そしてその直後イブは杖で105匹オオカミ君の足元を削ぎ時間を稼いで帰ってくる事に成功。
「よくやったぞイブ!よし!あとは任せるからな!いけええええ!!ハクヤ!」
俺は戻ってきたイブを抱きかかえ、ハクヤに命じて後ろに下がる。
「言われなくともッ!ゆけ!」
105匹オオカミ君の周りを黒い煙が覆い、目の前にどでかいルーレットが現れた。
当たりと書かれた白いパネル、そしてハズレと書かれた黒いパネル。
「‥‥なんか嫌な予感がするんだけど」
「甘いですね。私は凄い嫌な予感がします」
「なのなの!」
当の本人は乗り気みたいだがな。
ハクヤはこちらにムカつく笑みを見せると次の瞬間、手を振り下ろす。
「ふっ…『デッドチャンス』」
ガキィィン!甲高い音とともにルーレットが回転。遂には2周ほどして「当たり」という欄へ矢印が止まる。
「‥‥当たり?」
俺がそう口にした瞬間だった。
105匹オオカミ君の体に煙から唐突に現れた謎の黒い槍が勢いよく突き刺さる。そしてそのまま僅か数秒断末魔をあげるも逃げ道は無く、105匹オオカミ君の身体は光の粒子となって消えていった。

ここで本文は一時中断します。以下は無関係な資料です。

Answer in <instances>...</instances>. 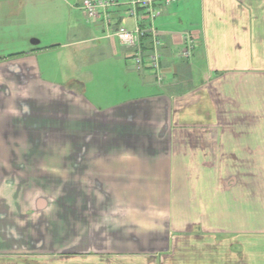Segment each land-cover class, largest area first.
<instances>
[{
    "label": "crops",
    "instance_id": "1",
    "mask_svg": "<svg viewBox=\"0 0 264 264\" xmlns=\"http://www.w3.org/2000/svg\"><path fill=\"white\" fill-rule=\"evenodd\" d=\"M53 1L51 9L52 0H0V188L12 194L15 171L27 165L30 176L35 155H53L46 113L53 102L74 97L63 103V155H91L89 168L82 163L78 171L91 175L86 185L106 198L97 205L106 212L88 220L99 224L89 238L115 256H173L197 243L214 248L203 254H214L209 264H264V0L161 6L160 27L174 17L180 27L186 23L183 32L153 27L163 78L126 64L134 51L115 31L138 25L131 0L96 21L78 0L92 31L77 22L75 8L63 28V0ZM184 36L195 42L189 58L173 52ZM153 38L143 43L146 57ZM63 47L82 66L124 61L134 78L133 93L125 86L132 98L119 94L97 108L73 85L63 88ZM18 200L17 194V206ZM5 207L11 206L0 196V264H21L5 245L3 224L13 214Z\"/></svg>",
    "mask_w": 264,
    "mask_h": 264
},
{
    "label": "rangeland",
    "instance_id": "2",
    "mask_svg": "<svg viewBox=\"0 0 264 264\" xmlns=\"http://www.w3.org/2000/svg\"><path fill=\"white\" fill-rule=\"evenodd\" d=\"M118 1L123 3L124 0ZM52 3L49 5L51 9L56 6L53 0ZM77 5L78 0H63V28H66L64 23H67V26L70 24L71 8L78 9ZM74 13L78 18L77 22L87 29H94L92 22L87 20L79 9ZM125 26L126 29L132 30L134 25L130 22ZM153 27L161 31L164 27L178 29V31L181 29L183 32L186 23L183 22L180 27L178 20L174 17L170 25L164 24L163 27H160L159 20H154ZM67 42V34L63 32V45L65 46ZM93 46L90 44L83 50H91ZM185 49V45L178 46L173 49V52L180 56ZM3 50L7 51V49ZM71 51L63 47V88L73 85L75 89L78 88L79 98L83 97L85 101L97 108L109 107L114 100L118 99L116 95L119 94L123 95L120 97L123 100L132 98L130 94L135 91V83L134 78L128 73L129 69L126 68V64L132 67L129 61L125 64L124 61L106 59L95 65L82 66L79 61L75 60ZM126 85H129L128 89L131 93L128 92ZM64 97L53 102L51 110L46 113V119L51 125V136L49 137L51 144L48 148L50 152L55 151L53 155H35V166L31 168L30 176L28 175L30 170L23 171L27 165L14 172L18 176L11 174V177L15 179V184L8 188L15 189L12 194L6 190L7 186L0 188L1 198L7 206H11L5 209L13 211V214H9L12 222L3 224L5 245L8 246L7 252L13 253L21 264H186V262L209 264L213 262L214 254L211 256L210 254L203 256V254L207 252L206 250L214 248L204 247L197 243L193 246H184L181 251L183 253L180 254L176 253L171 256V253L167 256L141 259L115 256L107 248L105 242L102 241L99 246L98 239L94 240L93 236L89 238V235L96 232V229L92 231L91 227L96 226L97 228L99 224L90 223L88 220L100 211V213L106 212V209L97 210L98 204L101 202L106 204V198L97 185L94 193L91 191L92 186L86 185L85 179L90 178L91 175H83L78 171L79 169L83 171L82 163L84 169L89 168L91 155H63V135L58 134V131L63 132V121L67 120L63 113V103L75 101L74 97ZM73 107L75 108V105ZM61 148L62 154L56 155ZM13 167L16 169L17 164ZM11 177L3 178L7 181ZM27 179L29 182H26ZM17 194L18 206L16 205ZM98 195L103 199L102 201L97 198ZM8 200L13 205H10ZM4 221H7L6 216ZM95 235L97 236V233ZM204 259L208 260L203 261Z\"/></svg>",
    "mask_w": 264,
    "mask_h": 264
},
{
    "label": "built area",
    "instance_id": "3",
    "mask_svg": "<svg viewBox=\"0 0 264 264\" xmlns=\"http://www.w3.org/2000/svg\"><path fill=\"white\" fill-rule=\"evenodd\" d=\"M180 1L181 0H133L130 3L132 7L130 16L137 18L140 23L141 18H138L137 10L141 9L147 16L150 17V19H154L160 14L161 6H171ZM115 5H118V1L116 0H83L81 4L84 12L87 14L89 19L93 21L99 19L102 14H106L108 9ZM146 26H144L141 22V25L137 26V28L133 31L121 26L116 30L115 35L124 46L134 50L133 55L129 58V62L134 68L139 70L143 68H150L154 71H159L160 55L158 49L161 47L160 41L154 37V49L149 57H145L142 51L143 40L147 37V35H149V33L151 34L153 32V28L151 26ZM186 42L187 48L182 52V55L184 57H189L195 43L190 39H187Z\"/></svg>",
    "mask_w": 264,
    "mask_h": 264
}]
</instances>
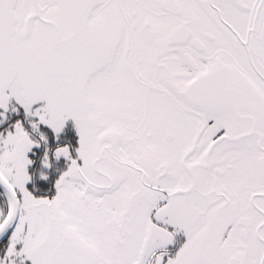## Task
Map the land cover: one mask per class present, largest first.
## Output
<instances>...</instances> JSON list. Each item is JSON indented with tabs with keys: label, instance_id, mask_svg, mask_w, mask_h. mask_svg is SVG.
Wrapping results in <instances>:
<instances>
[{
	"label": "snow or ice",
	"instance_id": "6c2138e0",
	"mask_svg": "<svg viewBox=\"0 0 264 264\" xmlns=\"http://www.w3.org/2000/svg\"><path fill=\"white\" fill-rule=\"evenodd\" d=\"M0 264H264V0H0Z\"/></svg>",
	"mask_w": 264,
	"mask_h": 264
}]
</instances>
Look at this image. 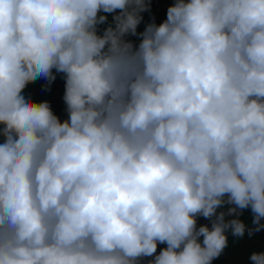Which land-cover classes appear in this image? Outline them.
I'll return each instance as SVG.
<instances>
[{"label":"clouds","instance_id":"1","mask_svg":"<svg viewBox=\"0 0 264 264\" xmlns=\"http://www.w3.org/2000/svg\"><path fill=\"white\" fill-rule=\"evenodd\" d=\"M151 5L0 0V264H214L264 231V0L139 31ZM57 74L63 120L27 91Z\"/></svg>","mask_w":264,"mask_h":264},{"label":"trees","instance_id":"2","mask_svg":"<svg viewBox=\"0 0 264 264\" xmlns=\"http://www.w3.org/2000/svg\"><path fill=\"white\" fill-rule=\"evenodd\" d=\"M111 14H109L110 16ZM107 25L101 26L106 27ZM59 88H64L65 80L62 74H57V79L53 82ZM52 83V84H53ZM51 88L47 86V81L44 79H38L28 85L27 91L31 93L33 99L37 102L42 100H48L51 102L54 111L58 114L61 119L67 118L66 105L55 106L53 99L51 100V92L48 90ZM242 219H244L249 226H251V213L250 210L245 211ZM201 224L208 223V221L201 218ZM229 247L225 250L219 259L214 261V264H249L248 257L253 251H264V240L255 235L249 238L247 235L243 239H237L235 237H229ZM160 247H164L161 245Z\"/></svg>","mask_w":264,"mask_h":264},{"label":"rangeland","instance_id":"3","mask_svg":"<svg viewBox=\"0 0 264 264\" xmlns=\"http://www.w3.org/2000/svg\"><path fill=\"white\" fill-rule=\"evenodd\" d=\"M173 2V0H152V5H151V12H146L144 13V21L141 23V25L139 26V31H143L146 24L151 22L152 17H155L156 23H162L165 19H166V15H167V9L168 7L171 5V3ZM112 16H109V23L111 22ZM130 39L136 40L138 43V40L136 37H130ZM48 90L53 93L54 91H56L54 93V97L56 99L59 100V97H61L62 91L59 88H48ZM53 99V97L51 96V100ZM44 101L42 99H40L39 102ZM61 102H59L58 104H55V106L60 105Z\"/></svg>","mask_w":264,"mask_h":264},{"label":"crops","instance_id":"4","mask_svg":"<svg viewBox=\"0 0 264 264\" xmlns=\"http://www.w3.org/2000/svg\"><path fill=\"white\" fill-rule=\"evenodd\" d=\"M51 88H59V87L56 84L53 83V84H51ZM59 89H61L62 94L64 95L65 88H59ZM55 92L56 91H54L53 93H51L52 94V97H53V103L58 104L59 102H61V105H64L63 96L61 95V97H59V100H58V99H56L54 97V93Z\"/></svg>","mask_w":264,"mask_h":264},{"label":"water","instance_id":"5","mask_svg":"<svg viewBox=\"0 0 264 264\" xmlns=\"http://www.w3.org/2000/svg\"><path fill=\"white\" fill-rule=\"evenodd\" d=\"M259 238L264 240V231H260L256 234Z\"/></svg>","mask_w":264,"mask_h":264}]
</instances>
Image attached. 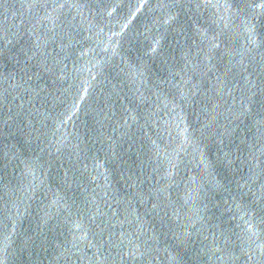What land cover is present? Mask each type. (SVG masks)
<instances>
[{
  "label": "water",
  "instance_id": "1",
  "mask_svg": "<svg viewBox=\"0 0 264 264\" xmlns=\"http://www.w3.org/2000/svg\"><path fill=\"white\" fill-rule=\"evenodd\" d=\"M0 264H264V0H0Z\"/></svg>",
  "mask_w": 264,
  "mask_h": 264
}]
</instances>
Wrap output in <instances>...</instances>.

その衝撃により口をパクパクとさせる俺に対しハクヤは口を開く。
「ふっ、恐れ慄いたかい?僕の力に」
「ああ!凄えよ!一撃じゃねえか!」
これまでの行動をちゃらにするぐらいには良いスキルだ。こればかりは褒めても悪い気はしない。
やるときはやる男だったわけだ。
そんな俺が安堵と驚きの心を抑える中、ハクヤがふと呟いた。
「いやぁ、良かったさ。50パーを引き当てることが出来て」
空気が凍った。若干大袈裟に表現するなら感覚的には辺り一面氷河期である。
「おい、今なんつった」
「おや?その顔は説明し忘れていたみたいだね。今使ったのはスキル『デッドチャンス』その名の通りチャンスを与えてくれる僕のスキルさ。‥‥50パーで」
大事な事をぼそっと言うなよ。
「ちなみにもう半分は?」
「相手の能力が大幅に強化される」
「ばかやろおおおおおおあおおおおっ!!!!」
105匹オオカミ君より強い衝撃が辺りを吹き抜けたのだった。